Et finalement, Martin Hill, c’est un peu vous, c’est un peu nous, c’est un peu eux. Un homme qui trébuche sur le chemin de la vie, un homme qui rêve les yeux ouverts. Mais un jeune homme qui finira par être frappé par la lucidité « chacun avait désiré ce qu’il n’avait pas. La lumière pour l’un, l’ombre pour l’autre », un ultime éclair qui lui fera définitivement tourner la page…
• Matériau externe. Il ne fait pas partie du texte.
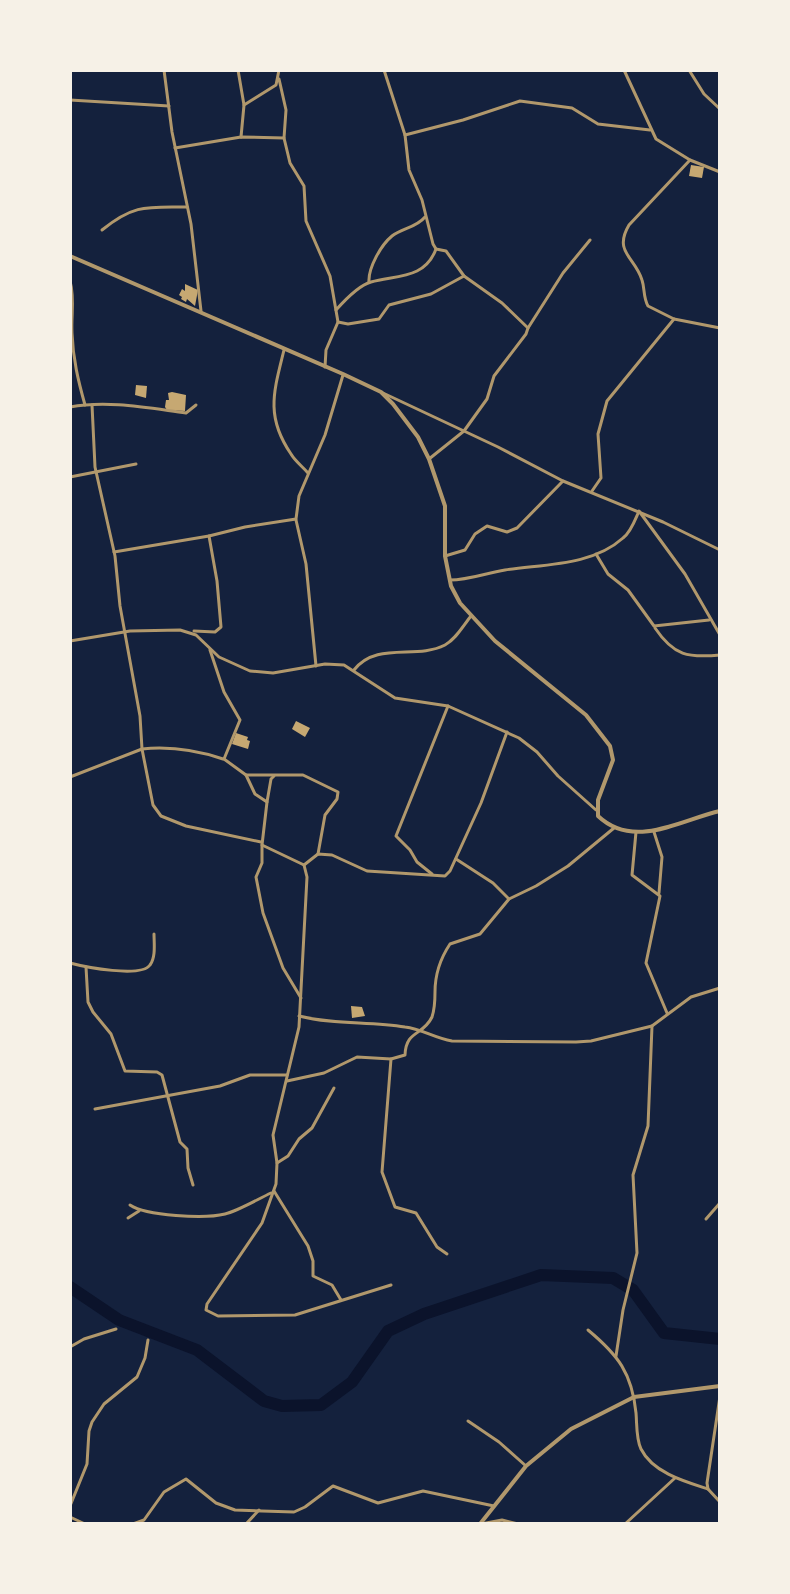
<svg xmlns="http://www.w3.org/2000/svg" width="790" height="1594" viewBox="0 0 790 1594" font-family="Manrope,sans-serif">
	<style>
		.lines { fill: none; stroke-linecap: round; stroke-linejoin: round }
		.river { stroke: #0b132b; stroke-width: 12 }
		.building { fill: #c6a872 }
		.minor { stroke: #b1986c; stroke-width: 3 }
		.tertiary { stroke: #b1986c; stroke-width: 4 }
	</style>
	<rect width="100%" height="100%" fill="#14213d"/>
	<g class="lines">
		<path class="river" d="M70,1287L119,1320L197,1350L264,1401L282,1406L321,1405L352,1382L388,1331L424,1314L541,1275L613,1278L633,1290L664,1333L720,1339"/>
	</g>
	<g class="building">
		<path d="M691,165L704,167L702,178L689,176Z"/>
		<path d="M185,284L198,290L195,306L187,299L186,302L181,299L182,297L179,295L182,289L185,291Z"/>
		<path d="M136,385L147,386L146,398L135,395Z"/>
		<path d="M172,392L186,395L185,411L167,410L165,407L166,400H169L168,393Z"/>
		<path d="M296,721L310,728L305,737L292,729Z"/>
		<path d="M236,733L248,737L247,740L250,741L248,749L232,744Z"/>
		<path d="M351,1006L362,1007L365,1016L352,1018Z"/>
	</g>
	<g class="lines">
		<g class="minor">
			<path d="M164,70L172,132L191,224L201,311"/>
			<path d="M238,70L244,105"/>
			<path d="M384,70L405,135L409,170L422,200L433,244L436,249L446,251L464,276L502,303L528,328L526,334L494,376L487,399L464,431L429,459"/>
			<path d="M624,70L656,139L690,160L720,172"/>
			<path d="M689,70L704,94L720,109"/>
			<path d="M70,100L169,106"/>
			<path d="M405,135L463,120L520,101L572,108L598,124L650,130"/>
			<path d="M241,137L244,105L276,85L279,70"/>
			<path d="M284,138L290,163L304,186L306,221L330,276L338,322L348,324L379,319L389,305L431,294L464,276"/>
			<path d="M175,148L241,137L284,138L286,110L279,79"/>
			<path d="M690,160L629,225C613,252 635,257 642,280C645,289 643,297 648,306L674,319L720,328"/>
			<path d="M102,230C134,204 147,207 187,207"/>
			<path d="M70,281C75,299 71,315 72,333C73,359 78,380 85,405"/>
			<path d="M369,282C368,268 381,245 392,236C402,228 416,228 425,217"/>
			<path d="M336,310C344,301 360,285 371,282C397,275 425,279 436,249"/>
			<path d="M528,328L563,273L590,240"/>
			<path d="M284,350C274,391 265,416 291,454C295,461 302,466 308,473"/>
			<path d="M325,367L326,350L338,322"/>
			<path d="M383,393L498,447L563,481L663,522L720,550"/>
			<path d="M92,405L95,467L115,556L120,606L140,716L142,749L153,805L161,816L186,826L261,842"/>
			<path d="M70,407C108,400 148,408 186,413L196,405"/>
			<path d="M70,477L136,464"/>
			<path d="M592,491L601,478L598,434L607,401L674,319"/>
			<path d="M296,520L306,564L316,666"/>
			<path d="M114,552L209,536"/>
			<path d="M596,554L608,574L628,590L654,626L709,620"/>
			<path d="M445,556L465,550L475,534L487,526L507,532L517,528L563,481"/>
			<path d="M450,580C469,580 486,573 505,570C544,564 592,566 623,538C631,532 635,520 639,511L685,574L720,635"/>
			<path d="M655,628C674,656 688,658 720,655"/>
			<path d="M194,631L215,632L221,627L217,581L209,536L245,527L296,519L299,496L325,435L343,375"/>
			<path d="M70,641L130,631L180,630L196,635L219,657L250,671L273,673L325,664L344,665L395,698L448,706L519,738L537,752L558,776L596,810"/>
			<path d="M210,650L224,692L240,720L224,759L246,775L255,794L267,802L262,845L304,865L307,877L299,1027L273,1135L277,1163L276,1184L262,1223L207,1304L206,1310L218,1316L295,1315L391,1285"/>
			<path d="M354,670C377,641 416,660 445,645C456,639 463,626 471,616"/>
			<path d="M246,775H303L338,792L337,799L325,815L318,854"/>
			<path d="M70,777L142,749C171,746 196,750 223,759"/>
			<path d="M267,802L271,779L274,776"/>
			<path d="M636,832L632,875L660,896L646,963L667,1013"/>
			<path d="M654,832L662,857L659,893"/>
			<path d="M262,845V863L256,877L263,913L283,968L301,998"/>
			<path d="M456,859L493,883L509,899"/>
			<path d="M304,865L318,854L332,855L367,871L445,876L450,871L481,803L507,732"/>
			<path d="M432,874L417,862L410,850L396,836L448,706"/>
			<path d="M70,963C85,967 141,978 150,965C156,957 154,943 154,934"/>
			<path d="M86,967L88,1002L93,1012L111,1034L125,1071L157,1072L162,1075L180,1142L187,1149L188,1168L193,1185"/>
			<path d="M299,1016C334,1025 370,1021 405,1027C422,1029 434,1038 452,1041L576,1042L591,1041L652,1026L691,997L720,988"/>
			<path d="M391,1059L382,1172L395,1207L416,1213L437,1247L447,1254"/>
			<path d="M287,1081L324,1073L357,1057L391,1059L405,1055C406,1030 423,1036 432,1017C435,1008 435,1001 435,992C435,974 440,959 450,944L480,934L509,899L536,886L568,866L614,828"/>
			<path d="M95,1109L220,1086L250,1075H287"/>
			<path d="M277,1163L288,1156L299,1139L312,1128L334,1088"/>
			<path d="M274,1191L308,1246L313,1261V1276L332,1285L341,1300"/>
			<path d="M130,1205C146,1216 205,1219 225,1214C238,1211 258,1199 271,1193"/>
			<path d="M128,1218L139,1211"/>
			<path d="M706,1219L720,1203"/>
			<path d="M588,1330C618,1355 632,1373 636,1413C637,1424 636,1439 641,1449C653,1473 686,1482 708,1489"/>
			<path d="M70,1347L84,1339L116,1329"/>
			<path d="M616,1356L623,1310L637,1253L633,1175L648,1126L652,1026"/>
			<path d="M720,1396L707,1483L708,1489L720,1502"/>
			<path d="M468,1421L499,1442L526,1466"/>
			<path d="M70,1506L87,1464L89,1431L92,1422L104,1404L137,1377L145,1358L148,1340"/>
			<path d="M70,1517L85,1524"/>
			<path d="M133,1524L144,1520L164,1492L186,1479L216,1503L235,1510L294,1512L305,1507L333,1486L378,1503L423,1491L494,1506"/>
			<path d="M246,1524L259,1510"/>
			<path d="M481,1524L502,1520L518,1524"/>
			<path d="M625,1524L675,1478"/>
		</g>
		<g class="tertiary">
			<path d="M70,256L343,374L381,392L393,404L418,437L429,459L445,506V556L451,586L460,603L495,641L586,715L610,746L613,760L598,800V816C634,850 680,820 720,811"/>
			<path d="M480,1524L526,1466L571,1429L634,1397L720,1386"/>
		</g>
	</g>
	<rect width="790" height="1594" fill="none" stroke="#f6f1e7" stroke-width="144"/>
</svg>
Vous l’aurez compris, ce livre de la rentrée littéraire de janvier 2022 n’est pas tout à fait comme les autres… Entre les anecdotes sur l’univers imaginé par JK Rowling et la douleur d’un personnage qui tente de remonter une pente qu’il n’aurait jamais dû dévaler, Numéro deux est un livre capable de tous nous toucher à différentes échelles. En bref, un roman aux dimensions psychologiques et dramatiques étonnantes « On vit aujourd’hui sous la dictature du bonheur des autres. Ou, en tout cas, leur prétendu bonheur… » qui redéfinit l’échec sous un nouvel angle « on ne rate pas sa vie, on la recommence ». En quatre mots : une histoire pleine d’humanité.